I had the strangest dream last night. It may have been the Shropshire Blue that I polished off before I went to bed; that and my excursion to the archives to fossick through the documents newly released by the Foreign Office and MI6. The long and the short of it is that I dreamt that Cousin Ezekiel had shot Mr X.
I’m not sure why I haven’t mentioned Cousin Ezekiel before. I suppose I didn’t see him very often, but that doesn’t mean he left no impression. He turned up every year or so with a carpetbag. My late Mama called it a Hebammekoffer because it was the kind of thing midwives carried about. Cousin Ezekiel was not amused at this; he was very particular about his appearance. He dressed like a conductor and had even somehow managed to part the pelt on the top of his head. There was some debate in the burrow about how this might have been achieved. Uncle Ratty said he was sure it was Macassar oil, and Great Uncle Mole saying that Macassar oil might work for parting rat fur, but for parting mole pelt nothing short of varnish would do the trick.
I remember on summer mornings when we ate breakfast in Great Uncle Mole’s little garden, how Cousin Ezekiel buffed his claws and then blew the dust off in short, sharp puffs. He kept the buffer in a velvet pouch, drawn close with a tassled drawstring. Buffing at the breakfast table irritated Mama, but I would try to will Cousin Ezekiel to devote his concentration to buffing from the first flick of his coat-tails as he sat down to the dabbing of the last crumb of toast from his snout with the starched napkin kept solely for his visits. I wanted him to keep buffing because as soon as he had drawn the strings of his pouch closed, he would adjust his pince-nez, lean forward on the table with steepled paws and interrogate me about my dreams.
Now there is nothing quite so private to a young mole as its dreams. All its waking life is somehow under adult surveillance. But in the nest, eyes closed, the young mole can slither into a deliciously chaotic, inexplicable world of impossible feats, and wild adventures. I only once made the mistake of acceding to Cousin Ezekiel’s demand. He hooked the tail of my dream, reeled it in, and then dissected it for the entertainment of the assembled company, speaking of me in the third person as if I were not there. His spoke his words sharply but with unusually long silences between each one. And with mitteleuropean confidence, he delved into the deep flaws in my nature that the dream revealed, the traumas I had suffered, and my illicit desires. After that experience, I made my dreams up.

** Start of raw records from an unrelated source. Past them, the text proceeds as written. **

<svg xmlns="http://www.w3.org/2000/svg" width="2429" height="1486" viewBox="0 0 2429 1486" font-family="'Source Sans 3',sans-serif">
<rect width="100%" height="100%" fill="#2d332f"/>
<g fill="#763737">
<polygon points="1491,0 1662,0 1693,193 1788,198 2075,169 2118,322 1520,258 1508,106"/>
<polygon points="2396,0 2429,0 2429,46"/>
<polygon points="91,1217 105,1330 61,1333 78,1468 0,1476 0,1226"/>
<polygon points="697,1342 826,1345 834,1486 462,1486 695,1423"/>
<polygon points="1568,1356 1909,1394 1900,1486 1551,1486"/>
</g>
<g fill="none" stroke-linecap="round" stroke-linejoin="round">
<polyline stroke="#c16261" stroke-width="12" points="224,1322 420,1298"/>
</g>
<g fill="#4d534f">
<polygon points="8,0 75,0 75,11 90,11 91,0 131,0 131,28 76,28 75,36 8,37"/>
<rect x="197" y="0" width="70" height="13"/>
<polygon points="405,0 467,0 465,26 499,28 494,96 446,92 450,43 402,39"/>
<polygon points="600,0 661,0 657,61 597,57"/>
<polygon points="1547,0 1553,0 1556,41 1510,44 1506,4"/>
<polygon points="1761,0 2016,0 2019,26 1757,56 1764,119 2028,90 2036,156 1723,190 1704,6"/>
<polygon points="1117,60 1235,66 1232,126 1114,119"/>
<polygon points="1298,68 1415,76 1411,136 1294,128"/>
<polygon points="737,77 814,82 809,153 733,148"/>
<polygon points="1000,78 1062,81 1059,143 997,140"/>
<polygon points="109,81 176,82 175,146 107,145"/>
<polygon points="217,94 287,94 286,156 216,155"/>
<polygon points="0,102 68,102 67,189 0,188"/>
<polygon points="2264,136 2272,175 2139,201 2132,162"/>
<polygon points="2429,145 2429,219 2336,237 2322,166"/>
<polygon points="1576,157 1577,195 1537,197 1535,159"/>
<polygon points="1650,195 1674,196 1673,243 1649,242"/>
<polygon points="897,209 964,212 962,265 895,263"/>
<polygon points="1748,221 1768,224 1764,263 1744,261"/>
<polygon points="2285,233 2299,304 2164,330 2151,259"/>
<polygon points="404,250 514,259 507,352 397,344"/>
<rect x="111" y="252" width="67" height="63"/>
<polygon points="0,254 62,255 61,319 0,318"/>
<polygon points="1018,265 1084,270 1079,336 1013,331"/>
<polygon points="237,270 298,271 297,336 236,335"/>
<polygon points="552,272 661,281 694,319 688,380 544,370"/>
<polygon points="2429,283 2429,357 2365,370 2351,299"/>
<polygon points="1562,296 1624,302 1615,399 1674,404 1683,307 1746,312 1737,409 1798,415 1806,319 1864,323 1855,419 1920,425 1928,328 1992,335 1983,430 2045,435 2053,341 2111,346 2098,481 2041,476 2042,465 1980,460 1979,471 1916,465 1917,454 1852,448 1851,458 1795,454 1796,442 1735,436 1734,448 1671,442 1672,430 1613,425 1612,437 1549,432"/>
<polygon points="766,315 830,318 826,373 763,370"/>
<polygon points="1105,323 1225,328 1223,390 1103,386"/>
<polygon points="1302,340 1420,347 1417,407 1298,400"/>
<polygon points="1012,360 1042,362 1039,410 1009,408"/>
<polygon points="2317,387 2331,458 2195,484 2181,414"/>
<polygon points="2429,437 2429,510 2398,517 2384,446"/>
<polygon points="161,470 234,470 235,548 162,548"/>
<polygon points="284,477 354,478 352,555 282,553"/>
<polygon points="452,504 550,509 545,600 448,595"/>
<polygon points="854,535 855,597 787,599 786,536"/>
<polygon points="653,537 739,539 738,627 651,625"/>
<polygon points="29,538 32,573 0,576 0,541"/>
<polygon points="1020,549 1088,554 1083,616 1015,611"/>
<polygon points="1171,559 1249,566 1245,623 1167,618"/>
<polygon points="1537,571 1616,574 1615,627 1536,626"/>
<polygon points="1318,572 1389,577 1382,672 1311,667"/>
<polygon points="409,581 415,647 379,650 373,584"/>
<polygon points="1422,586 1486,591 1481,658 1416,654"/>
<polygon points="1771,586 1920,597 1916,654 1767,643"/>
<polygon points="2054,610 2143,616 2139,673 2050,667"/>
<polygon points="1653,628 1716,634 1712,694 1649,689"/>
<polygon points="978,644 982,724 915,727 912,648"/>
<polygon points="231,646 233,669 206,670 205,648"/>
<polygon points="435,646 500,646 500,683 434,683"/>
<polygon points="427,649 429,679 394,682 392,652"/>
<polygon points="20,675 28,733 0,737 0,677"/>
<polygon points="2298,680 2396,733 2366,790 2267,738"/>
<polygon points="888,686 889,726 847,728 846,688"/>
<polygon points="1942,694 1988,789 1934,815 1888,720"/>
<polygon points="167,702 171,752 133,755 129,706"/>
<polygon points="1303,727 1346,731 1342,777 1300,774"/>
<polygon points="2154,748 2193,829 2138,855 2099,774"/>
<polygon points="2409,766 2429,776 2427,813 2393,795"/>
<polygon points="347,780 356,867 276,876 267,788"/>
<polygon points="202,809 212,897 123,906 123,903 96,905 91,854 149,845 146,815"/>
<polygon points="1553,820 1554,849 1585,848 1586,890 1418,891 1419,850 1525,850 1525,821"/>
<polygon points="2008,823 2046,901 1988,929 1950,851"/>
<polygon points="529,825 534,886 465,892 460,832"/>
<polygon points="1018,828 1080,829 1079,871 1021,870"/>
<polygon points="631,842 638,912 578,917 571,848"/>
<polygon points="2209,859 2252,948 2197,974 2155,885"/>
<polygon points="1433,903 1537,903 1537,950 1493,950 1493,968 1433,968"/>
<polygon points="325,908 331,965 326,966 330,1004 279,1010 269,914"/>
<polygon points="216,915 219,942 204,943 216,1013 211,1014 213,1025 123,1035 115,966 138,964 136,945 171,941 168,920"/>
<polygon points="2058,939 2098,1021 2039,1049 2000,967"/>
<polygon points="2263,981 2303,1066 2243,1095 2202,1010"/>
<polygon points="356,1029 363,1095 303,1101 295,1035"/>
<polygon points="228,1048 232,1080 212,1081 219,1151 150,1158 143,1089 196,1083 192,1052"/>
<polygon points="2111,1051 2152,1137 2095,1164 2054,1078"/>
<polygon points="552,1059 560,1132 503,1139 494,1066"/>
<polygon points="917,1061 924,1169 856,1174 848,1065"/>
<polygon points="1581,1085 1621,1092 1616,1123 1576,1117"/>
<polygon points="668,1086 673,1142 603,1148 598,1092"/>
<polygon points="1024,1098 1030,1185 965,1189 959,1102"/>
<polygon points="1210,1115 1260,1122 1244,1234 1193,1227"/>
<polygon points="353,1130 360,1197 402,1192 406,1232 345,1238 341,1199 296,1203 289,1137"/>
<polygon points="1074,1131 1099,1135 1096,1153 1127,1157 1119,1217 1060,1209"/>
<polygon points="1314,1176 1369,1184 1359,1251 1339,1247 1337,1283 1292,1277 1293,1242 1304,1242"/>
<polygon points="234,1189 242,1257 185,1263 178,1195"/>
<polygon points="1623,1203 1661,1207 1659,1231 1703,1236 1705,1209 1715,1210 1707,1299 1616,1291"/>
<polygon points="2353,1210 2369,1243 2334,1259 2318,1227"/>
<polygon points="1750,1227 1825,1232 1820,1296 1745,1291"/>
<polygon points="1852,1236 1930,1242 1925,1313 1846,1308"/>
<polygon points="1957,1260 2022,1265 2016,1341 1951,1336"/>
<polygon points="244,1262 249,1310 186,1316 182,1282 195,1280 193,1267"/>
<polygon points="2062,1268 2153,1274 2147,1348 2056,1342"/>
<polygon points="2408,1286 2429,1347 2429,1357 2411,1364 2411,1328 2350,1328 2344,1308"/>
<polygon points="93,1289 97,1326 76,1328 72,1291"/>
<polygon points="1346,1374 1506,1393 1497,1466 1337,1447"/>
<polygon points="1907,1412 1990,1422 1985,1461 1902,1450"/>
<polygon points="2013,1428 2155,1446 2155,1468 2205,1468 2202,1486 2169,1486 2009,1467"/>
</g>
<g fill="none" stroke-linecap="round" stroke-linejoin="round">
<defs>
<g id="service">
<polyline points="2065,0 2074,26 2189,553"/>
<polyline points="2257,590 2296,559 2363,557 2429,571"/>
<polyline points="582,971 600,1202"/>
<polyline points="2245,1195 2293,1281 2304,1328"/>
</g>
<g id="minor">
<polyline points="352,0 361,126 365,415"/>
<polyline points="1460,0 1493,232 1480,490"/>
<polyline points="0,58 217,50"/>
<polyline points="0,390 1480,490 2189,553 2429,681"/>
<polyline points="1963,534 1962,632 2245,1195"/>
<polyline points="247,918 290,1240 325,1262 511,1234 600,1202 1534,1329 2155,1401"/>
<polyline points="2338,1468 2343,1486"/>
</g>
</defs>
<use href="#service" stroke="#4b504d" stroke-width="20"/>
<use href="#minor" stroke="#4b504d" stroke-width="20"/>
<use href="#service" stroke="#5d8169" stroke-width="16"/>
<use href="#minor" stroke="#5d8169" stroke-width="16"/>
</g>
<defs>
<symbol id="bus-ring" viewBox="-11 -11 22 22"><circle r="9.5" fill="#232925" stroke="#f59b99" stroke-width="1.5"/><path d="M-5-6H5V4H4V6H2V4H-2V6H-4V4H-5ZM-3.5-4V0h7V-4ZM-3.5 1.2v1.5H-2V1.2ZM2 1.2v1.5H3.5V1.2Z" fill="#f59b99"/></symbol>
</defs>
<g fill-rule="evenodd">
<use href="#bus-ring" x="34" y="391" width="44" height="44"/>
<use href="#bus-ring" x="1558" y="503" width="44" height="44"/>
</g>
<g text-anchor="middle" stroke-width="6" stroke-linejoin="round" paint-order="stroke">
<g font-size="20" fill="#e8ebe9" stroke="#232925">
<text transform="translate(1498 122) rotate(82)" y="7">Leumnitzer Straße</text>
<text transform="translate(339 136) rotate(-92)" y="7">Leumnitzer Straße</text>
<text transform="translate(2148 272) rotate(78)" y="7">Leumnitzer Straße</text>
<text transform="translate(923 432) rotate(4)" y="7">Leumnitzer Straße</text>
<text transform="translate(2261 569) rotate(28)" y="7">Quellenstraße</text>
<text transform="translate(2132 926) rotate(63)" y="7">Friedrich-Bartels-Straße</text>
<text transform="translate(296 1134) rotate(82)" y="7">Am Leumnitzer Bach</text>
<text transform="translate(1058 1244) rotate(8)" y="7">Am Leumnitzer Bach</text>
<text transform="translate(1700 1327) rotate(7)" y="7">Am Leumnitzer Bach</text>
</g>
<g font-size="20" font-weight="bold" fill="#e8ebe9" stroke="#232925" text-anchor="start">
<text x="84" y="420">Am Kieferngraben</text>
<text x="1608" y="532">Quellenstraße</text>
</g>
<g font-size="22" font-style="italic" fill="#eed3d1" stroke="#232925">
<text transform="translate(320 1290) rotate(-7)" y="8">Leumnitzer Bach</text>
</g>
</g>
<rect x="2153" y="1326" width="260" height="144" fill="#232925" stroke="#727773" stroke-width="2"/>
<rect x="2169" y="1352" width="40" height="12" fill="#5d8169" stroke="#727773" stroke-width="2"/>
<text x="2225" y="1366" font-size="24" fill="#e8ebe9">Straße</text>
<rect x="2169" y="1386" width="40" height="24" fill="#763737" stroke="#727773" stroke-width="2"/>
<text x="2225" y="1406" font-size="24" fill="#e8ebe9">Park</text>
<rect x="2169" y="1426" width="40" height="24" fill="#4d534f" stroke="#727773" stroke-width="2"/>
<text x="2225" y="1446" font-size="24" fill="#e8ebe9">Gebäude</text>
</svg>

You may well be asking yourself about the chap who was shot. On the whole, we don’t go in for first names in the Mole family. Cousins were cousins. Of course naming moles by relationship becomes problematic because they change according to where you hang yourself and them on the family tree. To be quite honest I am a bit vague about whose cousin, Cousin Ezekiel was. Not mine. I don’t even think they were my Mama’s. Great Uncle Mole’s probably. What would that have made them to me? Once, twice, thrice removed? No matter, the reason Cousin Ezekiel had a monitor was because he had a twin and we had to find a way of referring to them separately. Although fortunately they seldom came to the burrow together. They were highly competitive and a game of Monopoly would have them at each others throats before the first card had been dealt
Cousin Ezekiel’s twin was as elusive as Ezekiel was probing. When asked to select a name, he said that X would do. Cousin X, someone ventured, I think it might have been Mama. No, Mr, he had said firmly, Mr X. And when, map enthusiast that I was, I brought out an atlas to get The Cousins to show me where they came from, he cut off Cousin Ezekiel’s reply and said: ‘Ruritania. Find that if you can’.
Mr X existed in a state of high drama. He always arrived unannounced and late at night. He wore a cape in all weathers, outside and in, and hogged a position in front of the fireplace whether it was lit or not. His visits to England were inevitably associated with some mission or other, or so he said. He was a great raconteur. And he would launch into tales of the danger he was in, but then stop in mid sentence and cite the Official Secrets Act. ‘Hush-hush, you know’.
Why did I have my dream? Cousin Ezekiel would never have accepted my mundane explanation of the Shropshire Blue, but he is not around to offer an alternative. But I am glad I had it, because it has reminded me that between them the cousin sowed the seeds to my current trade. Cousin Ezekiel forcing me into falsifying dreams, and Mr X forcing me into inventing the endings to the dramatic tales he never concluded.